**What is expected**
Word for word, repeat the records, leaving every picture behind.

====== Extracted records

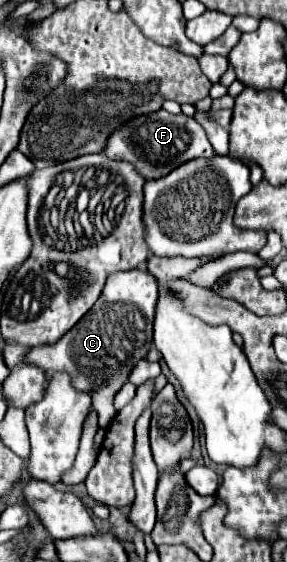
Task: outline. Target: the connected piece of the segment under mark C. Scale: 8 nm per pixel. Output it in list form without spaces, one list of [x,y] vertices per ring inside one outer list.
[[[132,269],[132,271],[118,271],[112,273],[106,281],[106,287],[94,307],[78,321],[70,333],[66,333],[56,345],[42,345],[34,347],[32,353],[28,353],[28,361],[36,361],[46,371],[64,371],[72,377],[72,387],[92,393],[92,407],[98,411],[98,423],[100,427],[108,427],[110,421],[116,415],[116,409],[112,405],[114,395],[120,391],[120,387],[126,383],[128,373],[134,369],[134,365],[144,359],[152,345],[152,323],[154,323],[154,309],[158,301],[158,285],[156,279],[144,271],[144,269]]]

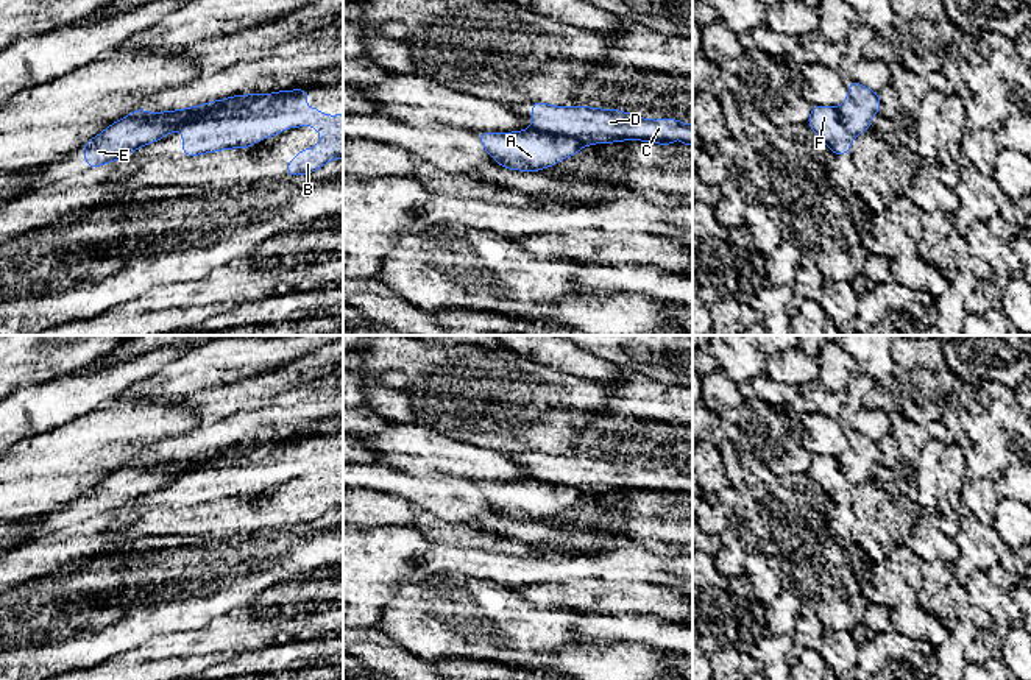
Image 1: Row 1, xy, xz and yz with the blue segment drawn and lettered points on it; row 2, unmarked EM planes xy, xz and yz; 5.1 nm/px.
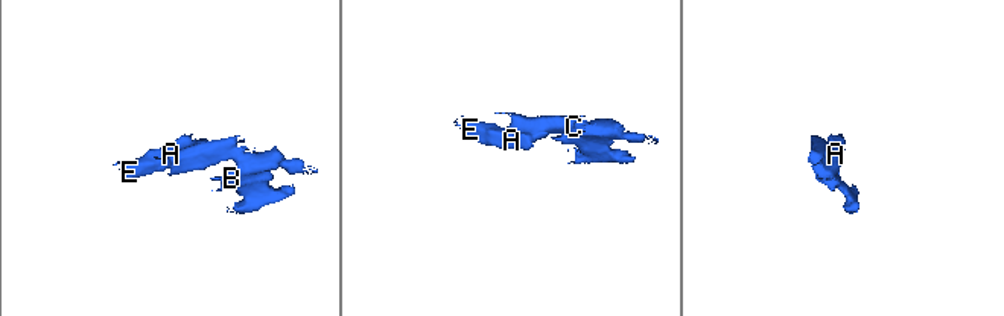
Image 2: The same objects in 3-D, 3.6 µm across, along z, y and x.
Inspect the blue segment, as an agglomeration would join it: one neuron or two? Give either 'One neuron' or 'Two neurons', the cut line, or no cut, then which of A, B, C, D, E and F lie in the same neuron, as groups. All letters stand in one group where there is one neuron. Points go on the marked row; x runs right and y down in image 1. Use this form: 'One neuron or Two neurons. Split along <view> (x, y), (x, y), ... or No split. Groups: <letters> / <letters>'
Two neurons. Split along xz (532, 127), (542, 131), (571, 134), (584, 145). Groups: A E / B C D F

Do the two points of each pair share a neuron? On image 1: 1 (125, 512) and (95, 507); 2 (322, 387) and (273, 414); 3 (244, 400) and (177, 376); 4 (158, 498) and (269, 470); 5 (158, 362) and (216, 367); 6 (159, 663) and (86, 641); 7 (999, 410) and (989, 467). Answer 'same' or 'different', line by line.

============

**Result below**
Task: outline. Target: the connected piece of the segment under mark C. Scale: 8 nm per pixel. Output it in list form without spaces, one list of [x,y] vertices per ring inside one outer list.
[[[132,269],[132,271],[118,271],[112,273],[106,281],[106,287],[94,307],[78,321],[70,333],[66,333],[56,345],[42,345],[34,347],[32,353],[28,353],[28,361],[36,361],[46,371],[64,371],[72,377],[72,387],[92,393],[92,407],[98,411],[98,423],[100,427],[108,427],[110,421],[116,415],[116,409],[112,405],[114,395],[120,391],[120,387],[126,383],[128,373],[134,369],[134,365],[144,359],[152,345],[152,323],[154,323],[154,309],[158,301],[158,285],[156,279],[144,271],[144,269]]]

Image 1: Row 1, xy, xz and yz with the blue segment drawn and lettered points on it; row 2, unmarked EM planes xy, xz and yz; 5.1 nm/px.
Image 2: The same objects in 3-D, 3.6 µm across, along z, y and x.
Inspect the blue segment, as an agglomeration would join it: one neuron or two? Give either 'One neuron' or 'Two neurons', the cut line, or no cut, then which of A, B, C, D, E and F lie in the same neuron, as groups. All letters stand in one group where there is one neuron. Points go on the marked row; x runs right and y down in image 1. Use this form: 'One neuron or Two neurons. Split along <view> (x, y), (x, y), ... or No split. Groups: <letters> / <letters>'
Two neurons. Split along xz (532, 127), (542, 131), (571, 134), (584, 145). Groups: A E / B C D F

Do the two points of each pair share a neuron? On image 1: 1 (125, 512) and (95, 507); 2 (322, 387) and (273, 414); 3 (244, 400) and (177, 376); 4 (158, 498) and (269, 470); 5 (158, 362) and (216, 367); 6 (159, 663) and (86, 641); 7 (999, 410) and (989, 467). Answer 'same' or 'different', line by line.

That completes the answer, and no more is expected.